Ego trips to hell and back to heaven
Let’s talk about the ego, and reveal how dangerous its influence on our lives, both the negative and positive. Well the positive is dangerous too, and could be a detriment, as well as a benevolent factor too.
Ego trips for pleasure, are fun while you’re on them, but detrimental after the fact, when you are in your own little mind, and not aware of others.
I had a walk down memory lane last night reliving the dreams of my youth, I’m going to be 57 this year at my next birthday. I ran into the dangers of the ego last night, with reliving the dream.
It was an edifying break from reality, but when I woke up this morning, I felt the decisions of a fool.
I was so narcissistic last night in my own little ego trip down memory lane, I woke to the world with their problems, they restarted the war between Israel and Hamas, not the Palestinian people. Well they didn’t start the war, Hamas and Israel did, the Palestinians only suffer for it.
Along with ISIS in Iraq and Syria, the Ukraine and Russia, along with the backdoor cheers from the US and Europe. I’m just one man and they also shot another black man in St. Louis last night, as if it couldn’t get any worse at home.
Not to go off on a tangent and get away from the EGO, I want to take focus of the EGO as defined by Freud.
The Id, ego, and super ego, it takes the ego and separates into 3 sides of the ego. It doesn’t complicate it enough, for from one comes 3. Where the ego is the mediator between the desires living in the Id, and the morality living in Super Ego, the ego is the battleground. I see that I spent the evening on a battleground within my own being according to Freud.
There is also another definition of the Ego defined by religions, which is another quagmire of confusion. We have known of its existence for over 10,000 years and still we don’t know what it can do. We are dumb people, including myself, cause the more I look at the ego, the more confused I get.

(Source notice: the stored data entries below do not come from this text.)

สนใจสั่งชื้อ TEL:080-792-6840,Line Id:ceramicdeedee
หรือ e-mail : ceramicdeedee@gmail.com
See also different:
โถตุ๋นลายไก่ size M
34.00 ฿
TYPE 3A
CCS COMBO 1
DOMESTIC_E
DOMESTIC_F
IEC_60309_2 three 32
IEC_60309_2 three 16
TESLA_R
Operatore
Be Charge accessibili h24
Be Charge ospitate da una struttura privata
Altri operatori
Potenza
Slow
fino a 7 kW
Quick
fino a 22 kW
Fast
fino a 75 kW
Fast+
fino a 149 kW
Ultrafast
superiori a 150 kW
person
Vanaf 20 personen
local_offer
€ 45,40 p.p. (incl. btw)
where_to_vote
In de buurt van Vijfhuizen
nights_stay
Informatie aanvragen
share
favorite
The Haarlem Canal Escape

I should say I’m more apt to favor the Freudian view of the ego, the religious views lack the explanation, and rely more on faith rather than understanding, though I see the point of faith, sometimes you just got to jump in with all your might and take it for all its worth.
I did that more times than I liked. I want to understand the ego like the back of my hand, see it and know what it is capable of doing. My hand is easy for me to understand, but the ego is in inside of me and I don’t know what it is capable of doing.
It certainly makes me suffer a lot, but not in vain I hope.
Maybe you know it like you know how to walk, you don’t even think about it.
You just walk, there goes another suffering, that I have to deal with.
I’m in a wheelchair, the ego is cruel and has a sick sense of humor. There will come a day, I hope my next lifetime that they will learn about love and its healing properties.
I experienced love’s healings when I was younger, but I had fresh faith then, my faith has become a bitter fruit. When love is two faced and becomes like a rabid dog the next minute, after it displays love with a smiling face. That’s another story, it could be one sided hearsay that could take this story on another tangent where I could get lost, and I would like to stick with the ego.
Ego is displayed as an enemy in movies and the social media, but I see it as a fulcrum where you balance between confusion and understanding, demons and angels, and the bad and the good.
It’s a battlefield according to Freud, which I see his point and understand it, but it bores me and the end result is I’m more confused then when I started.
I’ll stick my understanding of it, I’m not confused with my understanding of it.
It’s the balancing point of scales, where you weigh between good and evil, and you/ego pick the fruit that grows from it. If it is bitter fruit then you become bitter in your attitude, if it is sweet fruit than you become more loving.
I just had an epiphany of my past situation, the tangent I discussed earlier, I don’t know what a person is going through and I shouldn’t judge that person, then I would be more loving, cause that epiphany was a very juicy sweet fruit.
Thoughts are fruits, so beware what you think. Ego is a killer and it’s a blessing at same time, it’s like an off balanced washer machine in the spin cycle, it’s time to rearrange the clothes to be more balanced.
It’s the fulcrum where things are weighed, and the harmony of a well balanced existence, is what I seek.
There are so many theories that delve into the ego, it’s a confusing subject.
I gave my understanding of it, and no matter how simple it is, it’s understandable and not confusing, at least for me. I left off the confusing terms, just covered the basics, it’s selfish of me, but I didn’t want to end up lost and take you with me.
Beware the ego, but trust the ego too… that’s a confusing statement.
I’ll let you figure it out on your own.
|NEWS FLASH::: James Foley Beheaded by ISIS…when is it going to stop. ISLAM is not ISIS, and it must be shown for what it is. Religion is designated by what you understand of God, and the angry god of ISIS is not God. This could be a propaganda piece, it doesn’t show the cutting of the head off, just a still of the body with a head on it.
Whatever it is, it’s sick, even the suggestion/thought of it.
It’s an ego that wants to destroy, that will be destroyed. To those who live by the sword will die by the sword, is the way I understand it. It’s the second death that I worry about, if I have to live in this world again, then I don’t want to come back if you never change your way of thinking
|The Video was so Sick, it was removed from youtube, at least by me.